Поиски лучшими героями
60-х годов «мировой гармонии» приводили к непримиримому столкновению с
несовершенством окружающей действительности, а само это несовершенство
осознавалось не только в социальных отношениях между людьми, но и в дисгармоничности
самой человеческой природы, обрекающей каждое индивидуально неповторимое
явление, личность на смерть. Отсюда мысль Достоевского о том, что «человек на
земле существо только развивающееся, следовательно, не оконченное, а переходное».
Эти вопросы остро
переживали герои Достоевского, Тургенева, Толстого.
Вопрос о смысле
человеческого существования здесь поставлен с предельной остротой: речь идет о
трагической сущности прогресса, о цене, которой он окупается. Кто оправдает
человеческие жертвы, которые совершаются во благо грядущих поколений? Имеют
ли право будущие счастливые поколения цвести и благоденствовать, предав
забвению то, какой ценой куплена им эта гармония? Базаровские сомнения
потенциально содержат в себе проблемы, над которыми будут биться герои
Достоевского от Раскольникова до Ивана Карамазова. И тот идеал «мировой
гармонии», к которому придет Достоевский, будет включать в свой состав не
только идею социалистического братства, но и надежду на перерождение самой
природы человеческой вплоть до упований на будущую вечную жизнь и всеобщее
воскресение.
«Черт знает, что за
вздор! — признается Базаров Аркадию.— Каждый человек на ниточке висит, бездна
ежеминутно под ним разверзнуться может, а он еще сам придумывает себе всякие неприятности,
портит свою жизнь». Базаров-естествоиспытатель скептичен, но скептицизм его
лишен непоколебимой уверенности. Рассуждение о мировой бессмыслице при внешнем
отрицании заключает в себе тайное признание смысла самых высоких человеческих
надежд и ожиданий. Если эта несправедливость мирового устройства—краткость
жизни человека перед вечностью времени и бесконечностью пространства—осознается
Базаровым, тревожит его «бунтующее сердце», значит, у человека есть потребность
поиска более совершенного миропорядка. Будь мысли Базарова полностью слиты с
природными стихиями, не имей он как человек более высокой и одухотворенной
точки отсчета, откуда бы взялось в нем это чувство обиды на земное
несовершенство, недоконченность, недовоплощенность человеческого существа. И
хотя Базаров-физиолог говорит о бессмыслице высоких помыслов, в подтексте его
рассуждений чувствуется сомнение, опровергающее его же собственный вульгарный
материализм.
Не умея
ответить на роковые вопросы о драматизме любви и познания, о смысле жизни и
таинстве смерти, Базаров хочет, используя ограниченные возможности
современного ему естествознания, заглушить в сердце человеческом ощущение
трагической серьезности этих вопросов. Но, как незаурядный человек, герой не
может сам с собою справиться: данные естественных наук его от этих тревог не
уберегают.
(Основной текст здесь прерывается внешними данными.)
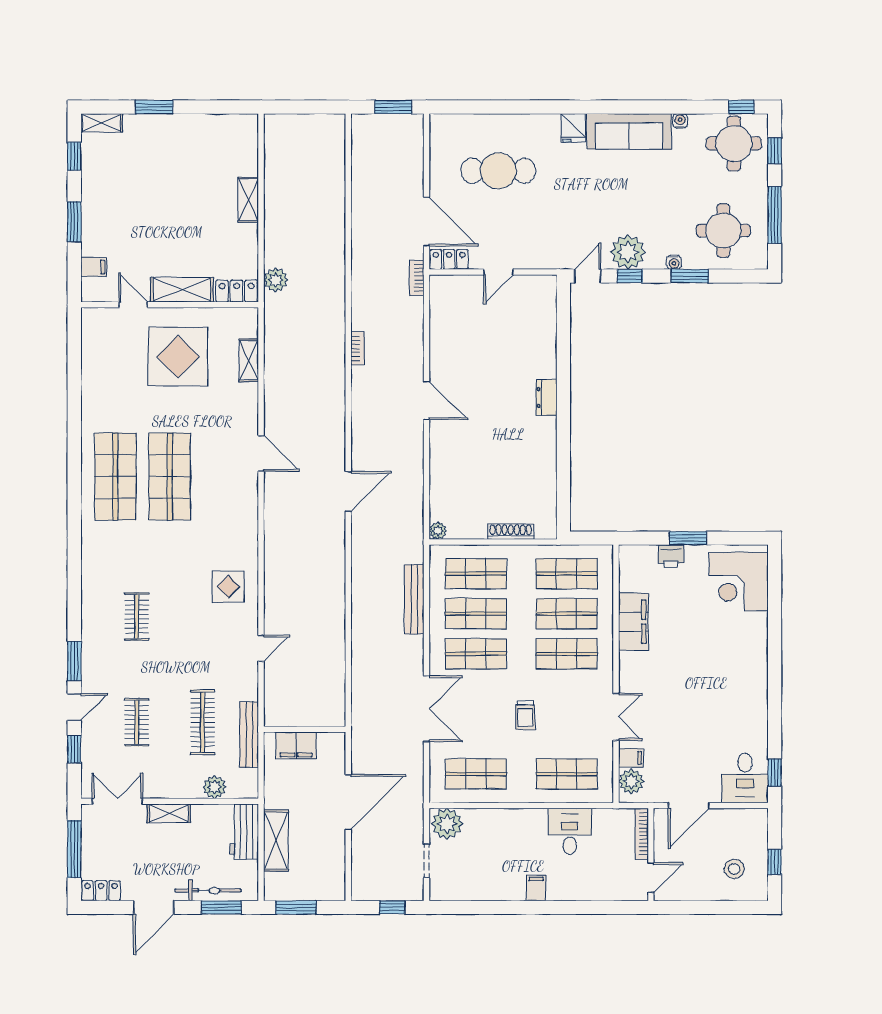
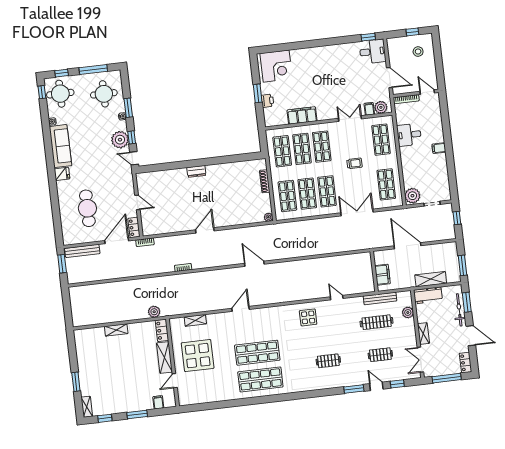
bench: (414, 599) -> (82, 251), moved

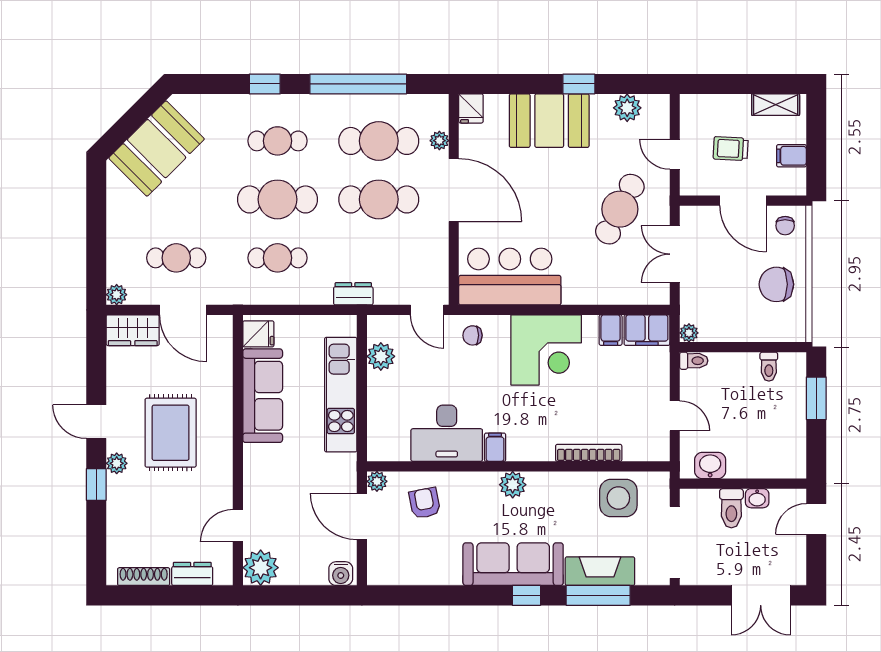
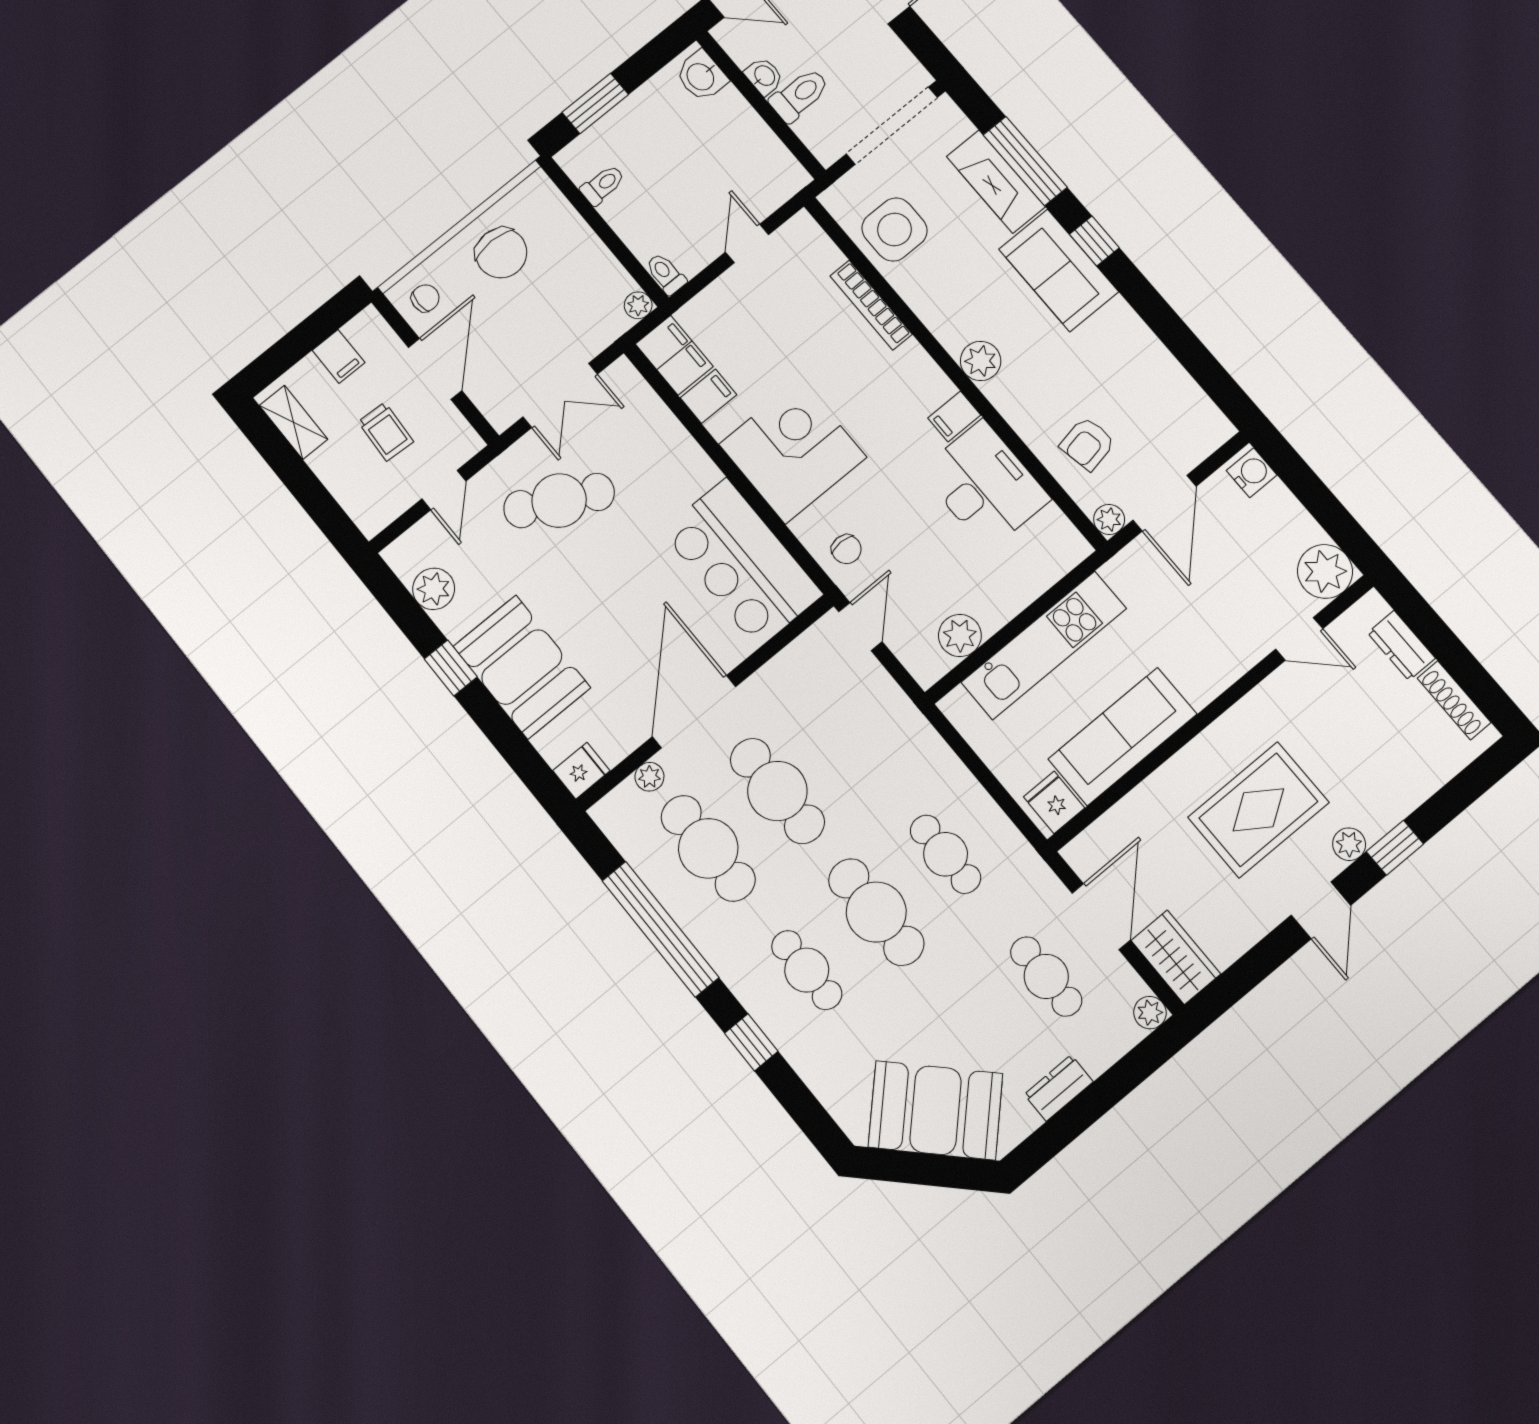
dresser: (353, 294) -> (1059, 1088), moved, turned 90
washbasin: (710, 466) -> (701, 76), moved
sofa: (513, 564) -> (1059, 270), width x0.73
Он склонен, как нигилист, упрекать себя в отсутствии равнодушия к
презренным аристократам, к несчастной любви, поймавшей его на жизненной
дороге; в минуты отчаяния, когда к нему подбирается «романтизм», он негодует,
топает ногами и грозит себе кулаком. Но в преувеличенной дерзости этих упреков
скрывается другое: и любовь, и поэзия, и сердечное воображение прочно живут в
его собственной душе.
Русский
герой часто пренебрегает личными благами и удобствами, стыдится своего
благополучия, если оно вдруг приходит к нему, и предпочитает самоограничение и
внутреннюю сдержанность. Так его личность отвечает на острое сознание
несовершенства социальных отношений между людьми, несовершенства человеческой
природы, коренных основ бытия. Литературный герой 60-х годов отрицает счастье,
купленное ценой забвения исчезнувших, забвения отцов, дедов и прадедов,
считает его недостойным чуткого, совестливого человека.